TASK REQUIREMENTS
Pick up the interview on cloud computing below and carry it on from its final line, ignoring the listing that follows it.

PROVIDED PASSAGE
*** Block opens ***

For businesses wanting to boost computing performance without flooding their IT budgets, the forecast couldn’t be sunnier. Although the clichés are familiar, there are very serious precautions to take when considering the virtualization of a business’s network. A decision should be based on knowledge of the cloud services provided, the value this service offers, the needed applications, and if a private cloud should be built utilizing Internet-style networking within a business’s firewall.
“With all the advantages and disadvantages related to cloud computing, one would speculate the future to be ‘cloudy,’” says Chris Jones, network/infrastructure administrator at ATW Management Inc. “But the forecast does indicate brighter days ahead, with most businesses accessing software applications online, sharing and accessing information through remote server networks by the year 2020.”
Jones predicts that the average work environment will consist of Internet-based applications utilizing smart phones and mobile laptops rather than a typical desktop PC operating system. Cloud computing will become more dominant than the desktop in the next decade, even if only due to the freedom visualized by the term itself.
Smart Business learned more from Jones about the implications of cloud computing for businesses today and in the long term.
What are the capabilities of cloud computing?
The general idea of cloud computing is Internet-based computing whereby shared resources, software applications and data are accessible somewhat like electricity with the ability to expand or contract on demand.
This can be compared to a subscription, or pay-per-use, service that extends business’s IT capabilities over the Internet without investing in new equipment or software licenses. While still in its infancy, cloud computing has already spun dozens of providers both large and small that deliver a wide variety of Internet-based services.
The Software as a Service (SaaS) type of cloud computing consists of a single application that is delivered to the customer over the cloud or Internet. This aspect of cloud computing is familiar to businesses that utilize e-mail services, customer tracking services, and/or HR-payroll applications over the web.
Another form of SaaS allows web service providers to offer Application Programming Interfaces (APIs) to enable developers to manipulate functionality rather than just deliver applications. This is commonly used for services such as payroll processing, delivery processing and credit card processing. Still another SaaS offers development environments as a service in a ‘build-your-own’ applications package that utilizes the provider’s framework.
Virtualization is generally compared to utility computing, which in a broad sense allows a single computer to access multiple operating systems simultaneously in data centers. But from a strategic view virtualization, when synchronized tightly between multiple systems, offers a redundancy vital to disaster preparedness and recovery. Virtualization allows businesses that have servers dedicated to one specific task to utilize excess resources to handle multiple tasks. Like a utility, the business pays a fee based on how much computing power is used. Virtualization is finding its way to the PCs within an employee’s home. This is accomplished by allowing code and data to be packaged together, utilizing data encapsulation to move the work around, enabling the corporate server to run side by side with the employee’s home computer.
How can businesses determine if this is the right solution for them?

*** Block closes ***

COLLECTED DATA
*** Block opens ***

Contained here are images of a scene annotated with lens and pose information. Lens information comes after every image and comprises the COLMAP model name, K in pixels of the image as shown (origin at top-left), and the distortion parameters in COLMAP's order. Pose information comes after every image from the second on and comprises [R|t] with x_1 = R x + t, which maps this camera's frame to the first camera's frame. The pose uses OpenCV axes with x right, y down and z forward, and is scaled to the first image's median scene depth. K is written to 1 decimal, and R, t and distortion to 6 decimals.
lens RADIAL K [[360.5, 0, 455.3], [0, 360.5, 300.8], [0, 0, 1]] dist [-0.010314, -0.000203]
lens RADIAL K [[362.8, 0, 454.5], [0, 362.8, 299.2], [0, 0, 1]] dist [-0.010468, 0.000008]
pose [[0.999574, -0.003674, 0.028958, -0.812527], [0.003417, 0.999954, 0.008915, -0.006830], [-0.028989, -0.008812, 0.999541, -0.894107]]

*** Block closes ***

RESULT OF THIS EXERCISE
A cloud solution has many benefits, but these need to be fully understood before choosing to a solution that takes partial control out of the IT department and places it with a third-party provider.
Simplicity through centralization offers fully scalable and flexible cloud solutions that most large enterprises would envy. This advantage allows both small and medium-sized businesses accessibility to multiple data center infrastructures without having to implement and administer them directly and without the additional cost of hardware.
The centralization of security in a cloud service enables access to be instantaneously revoked in the case of job cuts and layoffs. Disabling accounts and remote access are just as important as returning a laptop and security badge.
Cloud hosting has a low cost of entry, with the primary savings resulting from the lack of capital expenditures needed for equipment, applications and licenses. The cost savings do not end at the server when you consider the irrelevancy of the in-house systems administrators.
What are some of the disadvantages of cloud solutions?
Security of confidential data is the greatest weakness currently in cloud computing due to the lack of control over the business data. Customer information is considered a business’s most valuable asset. In the health care industry, government rules mandate the privacy of personal medical information, bringing to light inadequacies in cloud solutions.
Performance in a cloud environment is based on all sites competing for the hardware resources. If multiple website usage spikes coincidentally, it can result in noticeable performance degeneration. Additionally, the capacity for scalability is vague, creating the possibility of over-exceeding capacity as the website resource requirements grow.
Costs related to cloud solutions give businesses a hands-free method to scale their hosting costs. However, some financially surprising problems can arise. Automatic scaling tends to make businesses ‘relax’ in regard to paying attention to usage. If not monitored properly, this can result in excessive internal usage as well as misappropriated use by hackers. One method used by hackers consists of a simple low-level Distributed Denial of Service (DDoS) attack, which, contrary to typical viruses, keeps the site running but at a very busy pace. Since cloud hosting is based on pay-for-usage, the costs can spin wildly out of control. Daily attention is required to monitor this type of usage.